Ik vind het een slechte zaak, dat politievrouwen en -mannen die vanuit hun functie geweld moeten gebruiken automatisch worden behandeld als een gewone verdachte. Om dat te voorkomen, zie ik de volgende mogelijkheden.
Op dit moment is een agent die geweld moet gebruiken eigenlijk alleen te vervolgen voor gewone geweldsdelicten, zoals mishandeling of doodslag. Zware misdrijven, die niet altijd passen bij de situatie waarin onze mannen en vrouwen zich bevinden. Een oplossing hiervoor zou zijn, om een aparte strafbepaling in te stellen, die beter past bij de bijzondere taak van de politie.

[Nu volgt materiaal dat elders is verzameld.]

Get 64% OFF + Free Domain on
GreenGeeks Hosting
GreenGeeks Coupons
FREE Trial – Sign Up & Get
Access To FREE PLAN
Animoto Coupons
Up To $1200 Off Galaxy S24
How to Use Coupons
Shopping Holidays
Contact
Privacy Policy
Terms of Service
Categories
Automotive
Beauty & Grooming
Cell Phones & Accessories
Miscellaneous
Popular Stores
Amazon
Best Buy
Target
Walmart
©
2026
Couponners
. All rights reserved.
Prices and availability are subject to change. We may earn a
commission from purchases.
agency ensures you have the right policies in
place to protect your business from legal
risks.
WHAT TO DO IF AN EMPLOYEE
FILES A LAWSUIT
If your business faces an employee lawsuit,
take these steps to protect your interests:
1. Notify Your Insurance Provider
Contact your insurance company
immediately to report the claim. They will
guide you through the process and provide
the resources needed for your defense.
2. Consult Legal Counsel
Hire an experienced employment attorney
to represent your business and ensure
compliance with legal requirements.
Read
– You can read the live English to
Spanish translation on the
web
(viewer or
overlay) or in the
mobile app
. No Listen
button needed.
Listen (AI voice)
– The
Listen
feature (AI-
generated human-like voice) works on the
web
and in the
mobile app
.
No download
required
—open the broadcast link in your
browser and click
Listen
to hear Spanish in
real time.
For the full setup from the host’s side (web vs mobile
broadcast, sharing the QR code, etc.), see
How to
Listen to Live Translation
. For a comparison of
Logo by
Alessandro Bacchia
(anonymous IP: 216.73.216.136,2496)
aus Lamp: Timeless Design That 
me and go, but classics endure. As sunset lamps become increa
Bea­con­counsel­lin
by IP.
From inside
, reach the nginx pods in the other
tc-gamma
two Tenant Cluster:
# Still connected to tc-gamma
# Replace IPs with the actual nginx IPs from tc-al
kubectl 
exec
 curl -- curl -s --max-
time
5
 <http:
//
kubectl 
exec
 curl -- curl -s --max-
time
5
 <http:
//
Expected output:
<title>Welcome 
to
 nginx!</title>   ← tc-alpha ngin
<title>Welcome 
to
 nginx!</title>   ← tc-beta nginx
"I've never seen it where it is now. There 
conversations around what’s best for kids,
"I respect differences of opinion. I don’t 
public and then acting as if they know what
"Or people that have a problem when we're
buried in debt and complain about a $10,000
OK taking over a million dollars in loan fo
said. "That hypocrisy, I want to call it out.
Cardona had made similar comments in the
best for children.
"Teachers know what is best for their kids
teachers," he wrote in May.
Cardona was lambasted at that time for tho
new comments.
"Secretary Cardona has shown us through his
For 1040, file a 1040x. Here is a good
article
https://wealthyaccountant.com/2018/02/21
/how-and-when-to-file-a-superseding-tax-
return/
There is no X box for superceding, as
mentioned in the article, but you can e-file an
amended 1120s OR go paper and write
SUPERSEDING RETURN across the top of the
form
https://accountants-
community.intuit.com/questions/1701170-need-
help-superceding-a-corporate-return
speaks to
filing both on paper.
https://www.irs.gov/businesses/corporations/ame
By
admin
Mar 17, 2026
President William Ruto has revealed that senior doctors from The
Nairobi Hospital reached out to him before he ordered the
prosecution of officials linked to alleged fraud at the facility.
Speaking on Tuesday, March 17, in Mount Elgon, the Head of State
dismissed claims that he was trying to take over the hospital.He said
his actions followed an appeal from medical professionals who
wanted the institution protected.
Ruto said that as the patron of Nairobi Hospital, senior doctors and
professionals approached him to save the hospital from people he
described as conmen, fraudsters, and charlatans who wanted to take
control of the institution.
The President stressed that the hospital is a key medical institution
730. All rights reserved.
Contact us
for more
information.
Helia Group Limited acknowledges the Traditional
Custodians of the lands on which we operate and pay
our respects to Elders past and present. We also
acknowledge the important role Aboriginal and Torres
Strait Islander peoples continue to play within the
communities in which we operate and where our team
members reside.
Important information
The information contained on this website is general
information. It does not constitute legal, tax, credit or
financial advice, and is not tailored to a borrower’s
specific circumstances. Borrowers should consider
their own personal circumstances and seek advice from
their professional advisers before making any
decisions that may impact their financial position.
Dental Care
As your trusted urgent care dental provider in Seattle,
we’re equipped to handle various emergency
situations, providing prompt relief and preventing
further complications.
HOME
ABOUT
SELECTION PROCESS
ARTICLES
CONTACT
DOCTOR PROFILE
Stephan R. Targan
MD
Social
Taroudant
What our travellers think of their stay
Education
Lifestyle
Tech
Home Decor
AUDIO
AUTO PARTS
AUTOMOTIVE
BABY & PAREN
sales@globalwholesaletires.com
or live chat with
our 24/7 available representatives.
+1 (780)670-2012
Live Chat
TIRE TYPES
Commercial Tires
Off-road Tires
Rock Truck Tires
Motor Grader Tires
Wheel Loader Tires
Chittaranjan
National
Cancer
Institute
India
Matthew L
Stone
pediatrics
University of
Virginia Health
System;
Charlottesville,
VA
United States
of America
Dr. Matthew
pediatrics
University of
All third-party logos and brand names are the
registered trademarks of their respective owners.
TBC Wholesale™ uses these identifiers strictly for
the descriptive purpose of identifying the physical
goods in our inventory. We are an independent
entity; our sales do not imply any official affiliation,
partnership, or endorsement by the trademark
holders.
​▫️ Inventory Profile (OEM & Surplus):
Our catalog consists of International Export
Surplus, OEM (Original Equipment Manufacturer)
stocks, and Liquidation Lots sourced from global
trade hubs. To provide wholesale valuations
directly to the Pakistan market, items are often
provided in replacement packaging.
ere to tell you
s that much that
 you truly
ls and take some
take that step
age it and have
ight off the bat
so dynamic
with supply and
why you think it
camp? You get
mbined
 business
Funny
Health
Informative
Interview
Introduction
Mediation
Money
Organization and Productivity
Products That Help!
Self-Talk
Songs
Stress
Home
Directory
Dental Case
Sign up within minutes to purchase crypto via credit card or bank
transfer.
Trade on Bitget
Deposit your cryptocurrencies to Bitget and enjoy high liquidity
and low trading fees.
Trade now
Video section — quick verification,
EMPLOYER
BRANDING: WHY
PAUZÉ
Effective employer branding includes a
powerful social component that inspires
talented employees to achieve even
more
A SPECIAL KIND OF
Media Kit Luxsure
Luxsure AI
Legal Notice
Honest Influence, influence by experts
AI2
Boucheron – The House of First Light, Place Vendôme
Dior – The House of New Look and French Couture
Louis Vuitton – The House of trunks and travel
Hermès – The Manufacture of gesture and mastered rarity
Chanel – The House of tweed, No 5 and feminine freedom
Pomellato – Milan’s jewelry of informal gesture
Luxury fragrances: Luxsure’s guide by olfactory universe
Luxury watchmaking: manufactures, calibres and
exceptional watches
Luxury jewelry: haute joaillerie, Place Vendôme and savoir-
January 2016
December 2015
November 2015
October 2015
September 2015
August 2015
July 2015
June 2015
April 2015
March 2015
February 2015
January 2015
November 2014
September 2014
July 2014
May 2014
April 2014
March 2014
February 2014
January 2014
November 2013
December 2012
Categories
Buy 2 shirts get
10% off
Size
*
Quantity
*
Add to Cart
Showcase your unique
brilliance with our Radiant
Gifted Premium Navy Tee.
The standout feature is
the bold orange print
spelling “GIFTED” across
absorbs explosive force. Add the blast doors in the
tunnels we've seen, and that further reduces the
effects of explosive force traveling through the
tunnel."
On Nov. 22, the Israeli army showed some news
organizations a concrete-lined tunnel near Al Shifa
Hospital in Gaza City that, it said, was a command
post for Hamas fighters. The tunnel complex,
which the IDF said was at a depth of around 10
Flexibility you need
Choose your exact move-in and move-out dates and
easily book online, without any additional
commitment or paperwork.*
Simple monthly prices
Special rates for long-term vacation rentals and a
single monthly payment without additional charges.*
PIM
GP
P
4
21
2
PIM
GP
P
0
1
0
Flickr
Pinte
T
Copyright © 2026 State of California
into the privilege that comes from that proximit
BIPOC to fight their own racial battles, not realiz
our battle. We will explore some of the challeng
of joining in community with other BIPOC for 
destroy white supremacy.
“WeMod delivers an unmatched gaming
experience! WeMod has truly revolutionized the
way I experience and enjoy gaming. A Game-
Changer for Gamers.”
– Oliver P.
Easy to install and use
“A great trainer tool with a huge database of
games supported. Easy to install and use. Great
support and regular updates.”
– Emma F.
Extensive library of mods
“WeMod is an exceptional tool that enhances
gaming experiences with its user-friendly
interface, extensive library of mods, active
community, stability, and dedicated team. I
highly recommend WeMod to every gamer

U weet allemaal dat van politiemensen wordt verwacht dat zij juist een stap naar voren zetten, waar anderen een stap terug doen. Zij gaan op het gevaar af, in plaats van te vluchten. Op hen moeten we kunnen rekenen, als er op gewone burgers niet meer gerekend kan worden. Daarom is het belangrijk dat een agent niet strafbaar is, als hij handelt in lijn met zijn ambtsinstructie. Nu moet een agent zich voor de rechter soms beroepen op noodweer. Maar bij de taak van de politie, hoort volgens mij een aparte rechtvaardigingsgrond, waar de agent zich voor de rechter op kan beroepen.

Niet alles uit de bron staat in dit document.